Combining tourism with medical treatment, Vietnam will become an attractive destination

Vietnam has long been considered a safe destination in the world. When the COVID-19 pandemic spread around the world, Vietnam was still highly appreciated for its efforts to control the disease and considered as the safest destination.

Tourists visiting Hue heritages. Photo: Nguyen Khoa Huy 

Not long ago, the health sector implemented a strategy on “attracting tourists to Vietnam for relaxation and medical treatment”. Thua Thien Hue province is aiming at constructing an intensive health center, and is having Hue Central Hospital as the nation’s leading medical address. Therefore, the province’s guideline is developing the strategy on “Combining tourism with relaxation and medical treatment for foreign tourists”.

Thua Thien Hue Provincial Party Committee issued the Resolution No. 11-NQ/TU for building Thua Thien Hue to be an intensive health center of the Central region and the whole country in the period of 2012-2015 and with a vision to 2020, included the goal of completing the restoration of the Thai Y Vien (Royal Medical Clinic) under the Nguyen Dynasty - an address for medical tourism.

However, the implementation of the above-mentioned strategies or targets have not been effective. Vietnamese people still spend about USD 2 billion annually on medical treatments abroad while most foreign tourists visit Vietnam mainly for sightseeing rather than medical treatment purposes.

Can everything be changed? In my opinion, it will be changed upon the end of the COVID-19 pandemic. The most clearest evidence is that the COVID-19 pandemic has created a worldwide crisis with over a million people infected and tens of thousands of deaths meanwhile in Vietnam, only 268 cases were confirmed (updated statistics on April 21st, 2020). The country is also one of the three countries with more than 200 cases yet no death has been reported.

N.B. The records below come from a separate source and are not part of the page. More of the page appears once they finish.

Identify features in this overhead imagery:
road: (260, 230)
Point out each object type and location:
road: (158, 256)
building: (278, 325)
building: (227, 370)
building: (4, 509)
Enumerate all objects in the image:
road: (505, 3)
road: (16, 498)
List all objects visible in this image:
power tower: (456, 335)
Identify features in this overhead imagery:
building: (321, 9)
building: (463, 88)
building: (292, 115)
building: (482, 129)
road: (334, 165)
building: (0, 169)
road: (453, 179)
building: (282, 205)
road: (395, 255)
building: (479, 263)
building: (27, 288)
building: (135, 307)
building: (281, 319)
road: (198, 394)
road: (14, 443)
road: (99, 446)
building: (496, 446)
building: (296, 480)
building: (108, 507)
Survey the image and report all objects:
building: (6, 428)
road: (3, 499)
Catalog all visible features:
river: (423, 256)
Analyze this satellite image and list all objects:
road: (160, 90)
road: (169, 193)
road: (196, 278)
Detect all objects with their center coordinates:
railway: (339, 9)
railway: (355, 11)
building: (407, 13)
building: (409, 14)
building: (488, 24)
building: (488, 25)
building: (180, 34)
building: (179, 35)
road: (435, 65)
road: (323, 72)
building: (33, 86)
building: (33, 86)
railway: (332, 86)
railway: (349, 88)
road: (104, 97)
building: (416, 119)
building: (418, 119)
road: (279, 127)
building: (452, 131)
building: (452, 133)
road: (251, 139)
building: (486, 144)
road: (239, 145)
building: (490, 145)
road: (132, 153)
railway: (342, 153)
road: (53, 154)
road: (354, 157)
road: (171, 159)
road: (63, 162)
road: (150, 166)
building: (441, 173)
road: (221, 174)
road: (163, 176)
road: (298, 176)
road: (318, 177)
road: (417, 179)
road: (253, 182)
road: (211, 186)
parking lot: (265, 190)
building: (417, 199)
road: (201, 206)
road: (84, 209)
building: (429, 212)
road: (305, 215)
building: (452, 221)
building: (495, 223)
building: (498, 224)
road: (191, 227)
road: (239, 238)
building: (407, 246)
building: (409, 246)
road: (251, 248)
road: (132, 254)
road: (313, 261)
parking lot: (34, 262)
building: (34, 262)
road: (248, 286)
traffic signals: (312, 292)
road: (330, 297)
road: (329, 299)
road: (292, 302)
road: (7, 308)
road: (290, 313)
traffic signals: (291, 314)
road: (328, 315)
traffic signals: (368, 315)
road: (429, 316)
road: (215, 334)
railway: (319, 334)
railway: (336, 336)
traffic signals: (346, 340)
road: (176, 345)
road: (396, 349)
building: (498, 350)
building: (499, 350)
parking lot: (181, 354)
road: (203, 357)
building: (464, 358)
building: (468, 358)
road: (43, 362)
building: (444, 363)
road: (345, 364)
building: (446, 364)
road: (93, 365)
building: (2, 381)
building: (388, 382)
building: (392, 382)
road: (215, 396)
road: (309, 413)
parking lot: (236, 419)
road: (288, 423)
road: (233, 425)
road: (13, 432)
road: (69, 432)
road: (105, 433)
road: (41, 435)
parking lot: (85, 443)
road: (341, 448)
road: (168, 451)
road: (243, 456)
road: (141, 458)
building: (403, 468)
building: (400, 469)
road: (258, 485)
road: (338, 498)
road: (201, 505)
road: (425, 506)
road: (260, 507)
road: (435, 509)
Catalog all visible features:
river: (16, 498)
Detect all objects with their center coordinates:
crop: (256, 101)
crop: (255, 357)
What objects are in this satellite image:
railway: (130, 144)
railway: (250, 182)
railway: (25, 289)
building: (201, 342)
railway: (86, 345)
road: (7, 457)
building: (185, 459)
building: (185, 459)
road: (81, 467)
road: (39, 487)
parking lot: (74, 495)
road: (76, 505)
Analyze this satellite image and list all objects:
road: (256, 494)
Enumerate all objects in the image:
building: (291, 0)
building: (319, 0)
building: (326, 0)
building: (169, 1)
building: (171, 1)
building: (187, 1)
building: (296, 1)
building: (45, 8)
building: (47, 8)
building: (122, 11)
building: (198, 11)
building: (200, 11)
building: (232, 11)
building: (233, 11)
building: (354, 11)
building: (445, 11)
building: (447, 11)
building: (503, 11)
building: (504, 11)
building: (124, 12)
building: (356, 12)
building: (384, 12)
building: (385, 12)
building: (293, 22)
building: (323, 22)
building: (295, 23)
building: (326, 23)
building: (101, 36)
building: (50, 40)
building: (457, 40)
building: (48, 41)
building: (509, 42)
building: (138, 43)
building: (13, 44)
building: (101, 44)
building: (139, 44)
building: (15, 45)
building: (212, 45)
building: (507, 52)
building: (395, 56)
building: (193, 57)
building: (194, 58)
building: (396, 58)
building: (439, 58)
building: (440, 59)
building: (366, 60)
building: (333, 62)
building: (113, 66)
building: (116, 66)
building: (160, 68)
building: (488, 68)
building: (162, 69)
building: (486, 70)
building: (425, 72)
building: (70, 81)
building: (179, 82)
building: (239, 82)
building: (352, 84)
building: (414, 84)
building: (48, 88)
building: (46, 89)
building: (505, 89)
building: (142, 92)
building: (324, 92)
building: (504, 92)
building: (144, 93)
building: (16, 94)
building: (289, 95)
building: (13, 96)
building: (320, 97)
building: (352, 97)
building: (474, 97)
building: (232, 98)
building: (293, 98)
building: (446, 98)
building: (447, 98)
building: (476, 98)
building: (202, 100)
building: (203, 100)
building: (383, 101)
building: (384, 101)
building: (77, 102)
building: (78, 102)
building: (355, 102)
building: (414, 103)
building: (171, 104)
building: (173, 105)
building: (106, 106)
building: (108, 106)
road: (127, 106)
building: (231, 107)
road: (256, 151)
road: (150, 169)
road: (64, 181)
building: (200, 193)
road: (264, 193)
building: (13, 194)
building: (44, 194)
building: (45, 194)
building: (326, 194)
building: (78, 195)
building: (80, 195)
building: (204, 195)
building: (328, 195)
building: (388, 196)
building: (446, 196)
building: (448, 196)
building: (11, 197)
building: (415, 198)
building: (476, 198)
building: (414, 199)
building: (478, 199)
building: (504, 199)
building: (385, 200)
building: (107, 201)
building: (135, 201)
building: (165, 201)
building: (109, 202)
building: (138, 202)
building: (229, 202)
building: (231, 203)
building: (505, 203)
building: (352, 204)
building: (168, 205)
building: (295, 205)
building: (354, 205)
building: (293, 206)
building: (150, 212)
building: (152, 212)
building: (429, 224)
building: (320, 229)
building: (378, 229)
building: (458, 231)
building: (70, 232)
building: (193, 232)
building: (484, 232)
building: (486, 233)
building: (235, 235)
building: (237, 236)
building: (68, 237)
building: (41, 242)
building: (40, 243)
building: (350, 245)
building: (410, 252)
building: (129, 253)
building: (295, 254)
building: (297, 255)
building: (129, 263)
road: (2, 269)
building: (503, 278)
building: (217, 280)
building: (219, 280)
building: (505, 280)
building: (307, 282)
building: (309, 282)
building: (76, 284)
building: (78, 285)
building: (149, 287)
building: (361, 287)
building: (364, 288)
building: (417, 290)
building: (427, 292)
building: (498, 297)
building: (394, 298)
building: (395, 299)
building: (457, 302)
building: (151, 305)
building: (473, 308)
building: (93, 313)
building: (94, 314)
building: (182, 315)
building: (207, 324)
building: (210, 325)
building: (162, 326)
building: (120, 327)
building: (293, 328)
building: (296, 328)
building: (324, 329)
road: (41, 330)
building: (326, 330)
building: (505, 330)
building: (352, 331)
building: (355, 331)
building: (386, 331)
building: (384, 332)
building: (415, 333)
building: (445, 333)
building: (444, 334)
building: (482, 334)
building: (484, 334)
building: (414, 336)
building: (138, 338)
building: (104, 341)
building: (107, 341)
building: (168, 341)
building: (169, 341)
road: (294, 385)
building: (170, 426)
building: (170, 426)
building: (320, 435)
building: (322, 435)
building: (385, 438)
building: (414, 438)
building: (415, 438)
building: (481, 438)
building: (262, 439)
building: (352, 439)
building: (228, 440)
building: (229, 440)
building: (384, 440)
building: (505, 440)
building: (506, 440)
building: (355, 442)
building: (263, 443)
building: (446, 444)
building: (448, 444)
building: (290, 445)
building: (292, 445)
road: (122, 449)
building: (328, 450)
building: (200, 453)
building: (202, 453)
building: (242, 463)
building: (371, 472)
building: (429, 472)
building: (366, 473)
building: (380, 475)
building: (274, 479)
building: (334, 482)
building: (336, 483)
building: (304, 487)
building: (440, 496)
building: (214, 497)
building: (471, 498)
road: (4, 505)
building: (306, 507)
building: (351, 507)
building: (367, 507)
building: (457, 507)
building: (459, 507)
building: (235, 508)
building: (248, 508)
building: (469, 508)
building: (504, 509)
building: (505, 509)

Then, millions of Vietnamese around the world who are contract workers, students, overseas Vietnamese in developed countries with modern medical industry were rushing back to Vietnam to avoid the pandemic. Or, as in the case of billionaire Johnathan Hanh Nguyen, he had hired a private jet to transport his daughter - the patient No. 32 back home despite the expense of hundreds of thousands of dollars, with which his daughter could travel to any country with the most advanced and modern health care in the world for the treatment. However, he was still determined to bring his daughter home because he believes in Vietnam’s health sector.

Many of my close friends who currently own small and medium-sized businesses in the United States, Canada, and Australia said: “The whole world highly appreciates Vietnam’s medical capacity. As a Vietnamese, I feel very proud of this. Unfortunately, our work keeps us and our families away from Vietnam during this pandemic. As a result, we are feeling insecure and we have to quarantine ourselves at home. We are fine now but not sure about the coming time. Maybe later, we will return to Vietnam for investments. If there is a natural disaster or an epidemic, Vietnam is always the safest place.”

 “I thought it would be fine in the UK, but I was truly worried after the outbreak of the epidemic with a remarkable increase of deaths. Especially, this country is struggling with their health system. I am staying at home. My food is only sufficient for about 1 month. If I run out of food, I do not know where to buy because the epidemic is around and food is scarce,” impatiently shared my aunt’s daughter, Dieu Linh - a lecturer at Hanoi University of Foreign Languages, who is a Ph.D. student in the UK.

Upon the end of the pandemic, the tourism industry will grow again. It is certain that Vietnam will be the safest destination. More tourists will visit. And, the strategy on “Combining tourism, relaxation and medical treatment for foreign tourists” will get its high efficiency. Notably, Vietnamese people will look back on the country’s health sector so that they will no longer spend billions of dongs on medical treatment abroad as they used to.